Progresso e tecnologia. As sociedades
economicamente desenvolvidas têm os meios para cuidar de sua biodiversidade,
para reduzir a poluição da terra e do ar, para proteger e manter limpos os seus
mares e rios. Elas universalizaram o saneamento básico com tecnologias
avançadas de gestão de efluentes, incomparáveis às utilizadas em estações de
tratamento de esgoto do Brasil, por exemplo. Nos países ricos, o ciclo de vida
das mercadorias é planejado; o lixo é classificado, tratado e reciclado; muitos
ecossistemas estão preservados e são desfrutados por uma população com amplas
garantias sociais e com acesso a uma intensa vida cultural.
Ao associar o uso de
insumos modernos na agricultura apenas a seus possíveis efeitos tóxicos, a
encíclica não faz justiça à segurança alimentar conquistada por recordes de
produção. Nem aos ganhos de qualidade nutritiva e sanitária, e à queda no preço
dos alimentos que esses mesmos insumos, frutos de ciência e tecnologia,
permitiram obter beneficiando, sobretudo, os mais pobres. Unilaterais, os
oráculos consultados pelo Papa, não tiveram aqui e alhures o justo equilíbrio. “Para os países pobres, as prioridades devem ser a
erradicação da miséria e o desenvolvimento social dos seus habitantes” (172),
diz o Papa. Como atingir esses objetivos sem crescimento econômico e novas
técnicas e tecnologias? Por consenso?

•••

Explore o material:
[1] Reproduza o trecho do texto sobre progresso e tecnologia que começa nas palavras "Ao associar o" e termina após "tecnologias? Por consenso?", trocando "encíclica" por "carta papal".
[2] No texto sobre progresso e tecnologia, o que se diz que é feito com o lixo nos países ricos?
[3] Transforme em lista o parágrafo do texto sobre progresso e tecnologia que começa com "As sociedades economicamente desenvolvidas", mantendo seus fatos principais.

(Trechos do conjunto de dados)
•••

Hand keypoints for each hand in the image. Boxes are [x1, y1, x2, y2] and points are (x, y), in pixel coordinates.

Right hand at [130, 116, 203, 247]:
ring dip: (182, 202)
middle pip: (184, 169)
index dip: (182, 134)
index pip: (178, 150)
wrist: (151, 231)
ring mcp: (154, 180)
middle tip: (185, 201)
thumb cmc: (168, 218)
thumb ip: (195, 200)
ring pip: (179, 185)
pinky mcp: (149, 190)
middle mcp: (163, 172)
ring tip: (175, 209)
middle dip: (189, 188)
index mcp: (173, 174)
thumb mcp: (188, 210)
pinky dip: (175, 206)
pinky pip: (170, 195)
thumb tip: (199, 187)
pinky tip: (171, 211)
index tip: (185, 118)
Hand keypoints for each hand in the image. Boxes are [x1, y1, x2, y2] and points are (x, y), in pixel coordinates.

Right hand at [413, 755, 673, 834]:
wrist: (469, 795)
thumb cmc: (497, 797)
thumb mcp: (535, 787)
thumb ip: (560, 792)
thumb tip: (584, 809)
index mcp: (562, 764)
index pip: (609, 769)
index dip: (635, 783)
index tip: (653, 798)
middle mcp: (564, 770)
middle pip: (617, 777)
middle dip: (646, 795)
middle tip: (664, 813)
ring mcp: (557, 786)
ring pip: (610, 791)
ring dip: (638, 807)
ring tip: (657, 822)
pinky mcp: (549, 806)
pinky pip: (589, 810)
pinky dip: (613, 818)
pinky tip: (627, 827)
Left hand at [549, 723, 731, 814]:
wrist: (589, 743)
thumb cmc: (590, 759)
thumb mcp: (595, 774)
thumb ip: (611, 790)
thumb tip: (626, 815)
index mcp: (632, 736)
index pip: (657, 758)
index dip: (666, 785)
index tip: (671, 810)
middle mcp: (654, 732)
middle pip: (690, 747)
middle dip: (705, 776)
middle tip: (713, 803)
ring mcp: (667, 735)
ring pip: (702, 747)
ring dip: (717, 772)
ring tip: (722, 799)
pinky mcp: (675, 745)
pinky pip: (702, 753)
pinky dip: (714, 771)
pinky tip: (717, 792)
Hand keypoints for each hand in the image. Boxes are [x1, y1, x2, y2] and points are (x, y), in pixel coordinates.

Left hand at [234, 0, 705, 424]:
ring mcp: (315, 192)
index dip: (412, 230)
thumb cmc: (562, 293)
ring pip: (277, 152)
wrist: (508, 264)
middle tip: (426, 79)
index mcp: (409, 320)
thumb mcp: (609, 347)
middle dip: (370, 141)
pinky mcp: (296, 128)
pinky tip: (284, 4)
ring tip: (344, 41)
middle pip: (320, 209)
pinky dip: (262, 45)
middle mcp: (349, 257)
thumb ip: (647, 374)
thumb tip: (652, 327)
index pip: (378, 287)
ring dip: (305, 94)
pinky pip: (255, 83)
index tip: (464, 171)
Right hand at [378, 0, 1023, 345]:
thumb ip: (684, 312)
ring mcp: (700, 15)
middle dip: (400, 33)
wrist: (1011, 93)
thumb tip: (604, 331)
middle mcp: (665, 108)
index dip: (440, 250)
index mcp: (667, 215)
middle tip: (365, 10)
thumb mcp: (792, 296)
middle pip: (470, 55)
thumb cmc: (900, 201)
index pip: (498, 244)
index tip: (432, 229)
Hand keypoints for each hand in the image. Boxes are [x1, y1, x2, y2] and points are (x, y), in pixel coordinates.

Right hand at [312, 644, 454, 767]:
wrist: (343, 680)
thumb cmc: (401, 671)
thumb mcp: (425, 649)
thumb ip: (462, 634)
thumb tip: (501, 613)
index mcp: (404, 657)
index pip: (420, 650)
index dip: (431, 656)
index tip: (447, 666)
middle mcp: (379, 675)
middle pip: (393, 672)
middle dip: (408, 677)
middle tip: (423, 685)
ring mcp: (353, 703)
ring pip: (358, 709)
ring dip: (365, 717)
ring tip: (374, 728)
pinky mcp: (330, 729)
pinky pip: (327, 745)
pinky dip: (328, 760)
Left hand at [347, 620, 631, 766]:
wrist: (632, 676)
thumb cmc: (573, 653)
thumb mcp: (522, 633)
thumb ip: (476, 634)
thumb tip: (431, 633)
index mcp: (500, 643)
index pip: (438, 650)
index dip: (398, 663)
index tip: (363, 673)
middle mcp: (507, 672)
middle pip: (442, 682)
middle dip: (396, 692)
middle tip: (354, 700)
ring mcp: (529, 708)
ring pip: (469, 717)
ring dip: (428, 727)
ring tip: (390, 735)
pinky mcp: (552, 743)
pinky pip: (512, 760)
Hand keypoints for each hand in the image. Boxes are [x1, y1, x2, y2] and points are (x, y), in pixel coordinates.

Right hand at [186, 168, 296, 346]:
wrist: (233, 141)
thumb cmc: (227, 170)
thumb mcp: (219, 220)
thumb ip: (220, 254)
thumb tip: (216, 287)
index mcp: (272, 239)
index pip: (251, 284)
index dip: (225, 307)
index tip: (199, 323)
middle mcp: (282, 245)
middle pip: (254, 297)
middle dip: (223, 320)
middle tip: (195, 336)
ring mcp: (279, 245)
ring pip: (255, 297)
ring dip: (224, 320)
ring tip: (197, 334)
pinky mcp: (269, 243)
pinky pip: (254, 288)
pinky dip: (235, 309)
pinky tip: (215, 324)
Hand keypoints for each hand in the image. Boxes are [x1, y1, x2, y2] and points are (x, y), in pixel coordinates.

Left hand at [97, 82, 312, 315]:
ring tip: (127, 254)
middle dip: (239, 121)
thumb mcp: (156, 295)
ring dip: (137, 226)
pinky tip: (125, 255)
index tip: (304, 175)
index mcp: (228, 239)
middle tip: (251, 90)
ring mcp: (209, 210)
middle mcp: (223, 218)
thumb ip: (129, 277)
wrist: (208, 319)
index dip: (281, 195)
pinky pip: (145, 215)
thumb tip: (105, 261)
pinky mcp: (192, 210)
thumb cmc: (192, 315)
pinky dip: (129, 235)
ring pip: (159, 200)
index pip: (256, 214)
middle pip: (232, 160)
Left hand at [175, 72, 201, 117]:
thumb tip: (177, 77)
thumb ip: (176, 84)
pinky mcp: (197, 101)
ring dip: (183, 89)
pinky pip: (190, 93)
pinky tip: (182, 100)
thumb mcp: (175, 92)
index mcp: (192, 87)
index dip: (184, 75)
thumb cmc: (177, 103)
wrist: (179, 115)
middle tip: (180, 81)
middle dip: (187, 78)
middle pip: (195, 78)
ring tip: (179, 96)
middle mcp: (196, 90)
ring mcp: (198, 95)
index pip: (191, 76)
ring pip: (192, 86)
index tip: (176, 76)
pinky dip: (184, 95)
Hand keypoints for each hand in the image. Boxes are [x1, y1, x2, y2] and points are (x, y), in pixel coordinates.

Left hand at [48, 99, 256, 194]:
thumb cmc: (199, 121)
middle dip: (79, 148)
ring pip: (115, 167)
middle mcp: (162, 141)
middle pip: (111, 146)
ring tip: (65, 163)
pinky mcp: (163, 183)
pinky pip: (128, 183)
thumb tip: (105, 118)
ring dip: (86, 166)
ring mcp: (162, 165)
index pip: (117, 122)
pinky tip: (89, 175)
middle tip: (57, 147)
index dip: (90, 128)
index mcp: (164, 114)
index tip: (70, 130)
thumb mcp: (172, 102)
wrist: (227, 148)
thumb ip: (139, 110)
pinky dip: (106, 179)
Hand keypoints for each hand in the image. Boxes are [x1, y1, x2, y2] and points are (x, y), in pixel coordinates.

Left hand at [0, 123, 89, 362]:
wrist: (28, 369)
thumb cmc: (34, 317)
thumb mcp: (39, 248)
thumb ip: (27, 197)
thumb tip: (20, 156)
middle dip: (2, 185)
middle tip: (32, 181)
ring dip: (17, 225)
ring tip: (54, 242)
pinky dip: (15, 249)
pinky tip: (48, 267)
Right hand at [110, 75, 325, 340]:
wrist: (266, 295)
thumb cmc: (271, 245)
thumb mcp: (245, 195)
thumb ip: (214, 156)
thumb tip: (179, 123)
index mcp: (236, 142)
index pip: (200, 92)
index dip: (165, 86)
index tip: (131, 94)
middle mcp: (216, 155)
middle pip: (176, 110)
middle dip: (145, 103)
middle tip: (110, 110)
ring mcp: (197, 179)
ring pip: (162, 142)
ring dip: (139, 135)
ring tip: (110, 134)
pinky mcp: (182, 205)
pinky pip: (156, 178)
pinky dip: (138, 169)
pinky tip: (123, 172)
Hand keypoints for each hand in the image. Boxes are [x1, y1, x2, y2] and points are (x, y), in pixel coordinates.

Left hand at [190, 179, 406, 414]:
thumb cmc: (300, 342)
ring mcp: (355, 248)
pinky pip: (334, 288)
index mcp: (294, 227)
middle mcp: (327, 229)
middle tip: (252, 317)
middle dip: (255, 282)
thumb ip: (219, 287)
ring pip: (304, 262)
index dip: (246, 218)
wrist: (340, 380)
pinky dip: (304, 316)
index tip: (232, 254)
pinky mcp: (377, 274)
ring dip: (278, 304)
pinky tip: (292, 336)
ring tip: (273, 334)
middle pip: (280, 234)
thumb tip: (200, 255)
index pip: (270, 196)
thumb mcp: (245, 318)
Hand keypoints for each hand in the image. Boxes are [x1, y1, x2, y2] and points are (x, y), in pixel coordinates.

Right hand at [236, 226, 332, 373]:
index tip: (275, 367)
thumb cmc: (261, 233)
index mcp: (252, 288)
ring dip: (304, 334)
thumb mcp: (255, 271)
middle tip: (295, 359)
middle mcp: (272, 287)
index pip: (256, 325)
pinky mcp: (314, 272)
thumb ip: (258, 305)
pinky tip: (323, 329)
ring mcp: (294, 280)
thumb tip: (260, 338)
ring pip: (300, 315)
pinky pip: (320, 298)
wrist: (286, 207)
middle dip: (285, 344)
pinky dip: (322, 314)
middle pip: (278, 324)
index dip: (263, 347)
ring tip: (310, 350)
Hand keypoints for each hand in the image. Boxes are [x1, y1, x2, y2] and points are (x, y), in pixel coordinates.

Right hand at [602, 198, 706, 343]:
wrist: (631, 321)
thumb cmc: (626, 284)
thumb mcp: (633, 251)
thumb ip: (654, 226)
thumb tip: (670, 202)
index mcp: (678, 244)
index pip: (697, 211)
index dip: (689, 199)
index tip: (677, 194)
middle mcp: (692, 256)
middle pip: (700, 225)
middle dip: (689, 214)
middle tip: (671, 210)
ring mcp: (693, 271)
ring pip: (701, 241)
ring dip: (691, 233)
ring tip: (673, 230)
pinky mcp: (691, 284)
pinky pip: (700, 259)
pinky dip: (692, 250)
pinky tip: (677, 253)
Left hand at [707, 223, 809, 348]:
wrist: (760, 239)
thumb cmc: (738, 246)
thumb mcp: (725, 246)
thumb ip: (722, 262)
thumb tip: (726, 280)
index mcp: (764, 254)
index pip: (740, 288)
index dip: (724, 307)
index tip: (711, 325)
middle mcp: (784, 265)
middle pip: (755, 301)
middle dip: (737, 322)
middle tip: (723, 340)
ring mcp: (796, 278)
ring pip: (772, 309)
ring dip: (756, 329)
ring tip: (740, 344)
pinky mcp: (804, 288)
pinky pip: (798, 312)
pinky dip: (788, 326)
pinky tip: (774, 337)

•••

Soluções das tarefas:
[1]
Ao associar o uso de
insumos modernos na agricultura apenas a seus possíveis efeitos tóxicos, a
carta papal não faz justiça à segurança alimentar conquistada por recordes de
produção. Nem aos ganhos de qualidade nutritiva e sanitária, e à queda no preço
dos alimentos que esses mesmos insumos, frutos de ciência e tecnologia,
permitiram obter beneficiando, sobretudo, os mais pobres. Unilaterais, os
oráculos consultados pelo Papa, não tiveram aqui e alhures o justo equilíbrio. “Para os países pobres, as prioridades devem ser a
erradicação da miséria e o desenvolvimento social dos seus habitantes” (172),
diz o Papa. Como atingir esses objetivos sem crescimento econômico e novas
técnicas e tecnologias? Por consenso?

[2] Classificado, tratado e reciclado.

[3]
- As sociedades economicamente desenvolvidas têm meios para cuidar da biodiversidade, reduzir a poluição da terra e do ar e proteger e manter limpos seus mares e rios.
- Elas universalizaram o saneamento básico com tecnologias avançadas de gestão de efluentes, incomparáveis às usadas nas estações de tratamento de esgoto do Brasil.
- Nos países ricos, o ciclo de vida das mercadorias é planejado, e o lixo é classificado, tratado e reciclado.
- Muitos ecossistemas estão preservados e são desfrutados por uma população com amplas garantias sociais e acesso a uma intensa vida cultural.